Text passage:
====

I once worked as a midwife at a large academic medical center. There were private obstetricians, maternal fetal medicine doctors, a gaggle of residents, physician assistants, medical students and midwives sharing a massive labor and delivery unit. We rounded and signed out incessantly each day (there were a lot of people to communicate with), and each week we attended grand rounds, tracing rounds and journal club, all to ensure that every aspect of our care was in keeping with the latest medical evidence.
We worshipped the evidence. From the evidence, our managers made protocols for every scenario. I never read the protocols, but it wasn’t necessary. I was acculturated to the rules at every signout when I’d be asked my plan, and the correct answer was always eventually, “If she hasn’t changed in two hours, start Pitocin.” It seemed that if we followed the protocols, we could manage our risk into tidy little percentage points. When bad things happened, we suspected the practitioners, ourselves included, of infidelity to our holy texts. Every patient, every labor and every shoulder dystocia, hemorrhage and case of chorioamnionitis supported our belief system. The evidence reported reality and our reality reflected the evidence.
A few years later, my husband got a job elsewhere and I left that medical center. I joined another midwifery practice at a small rural hospital. We had home call, so I attended births alone in an eerily quiet unit, while my backup OBs, the OR crew, nurse anesthetists and pediatricians slept at home in their beds.
Of course, then all sorts of strange things started to happen.
All of the high level medical evidence is flawed because it only reflects what happens at institutions that are big enough to do research. I’d like to call this institutional bias or academic bias, but those titles are both taken by other concepts. For lack of a better term, let’s call it research hospital bias.
I attended 28 births before anyone needed a c-section. Women gave birth after six hours of natural pushing and they didn’t have horrible shoulder dystocias. The great majority had compound presentations that I’d never seen before. They would have been whisked to the operating room after three hours at my old hospital. A primip arrived with the breech on the perineum and I delivered her 7 lb 7 oz baby as easily as any vertex baby, without needing so much as a stitch. Women went into labor after 6, 10, 24 and 48 hours after breaking their waters without needing any Pitocin or getting infected.
I’m sure the zealots at my prior institution would attribute the discrepancy in the outcomes to different populations. It’s true that aside from pervasive poverty in both places, the demographics are completely different. But in my new hospital, I have a much wider scope and I care for women with diabetes and those who are morbidly obese; these kinds of moms used to “risk out” of my previous midwifery care. Some of the variation is just plain numbers. In the city hospital, hundreds of patients passed through our doors and our collective consciousness, and in my rural hospital, it could take months to see the same number of cases. Still, I think something bigger is at play.

====

Record extracts:
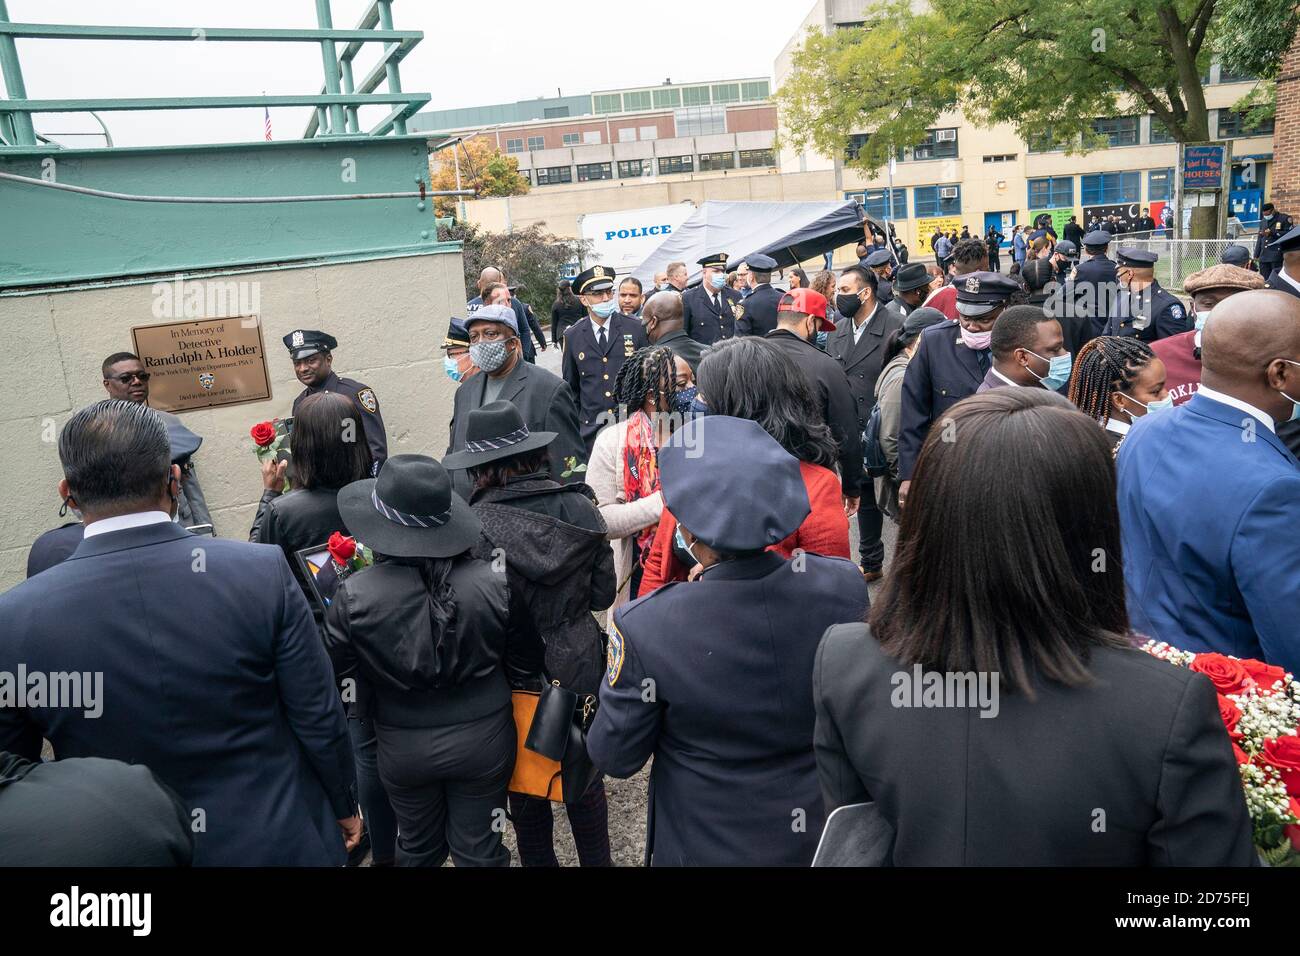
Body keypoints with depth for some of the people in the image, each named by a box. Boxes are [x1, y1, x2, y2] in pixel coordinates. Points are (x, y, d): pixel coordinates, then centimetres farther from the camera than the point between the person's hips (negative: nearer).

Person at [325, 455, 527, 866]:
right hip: (482, 740, 0)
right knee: (479, 851, 20)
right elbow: (522, 663, -7)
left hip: (403, 748, 1)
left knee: (417, 848, 27)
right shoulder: (494, 581, -20)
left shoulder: (353, 596, -21)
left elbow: (341, 676, -7)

====

Task 1: Reproduce the midwifery passage word for word, starting with "I attended 28" and going on through "or getting infected.".
Task 2: In the midwifery passage, how many births did the writer attend at the rural hospital before anyone needed a c-section?

Written answer 1:
I attended 28 births before anyone needed a c-section. Women gave birth after six hours of natural pushing and they didn’t have horrible shoulder dystocias. The great majority had compound presentations that I’d never seen before. They would have been whisked to the operating room after three hours at my old hospital. A primip arrived with the breech on the perineum and I delivered her 7 lb 7 oz baby as easily as any vertex baby, without needing so much as a stitch. Women went into labor after 6, 10, 24 and 48 hours after breaking their waters without needing any Pitocin or getting infected.

Written answer 2: 28 births.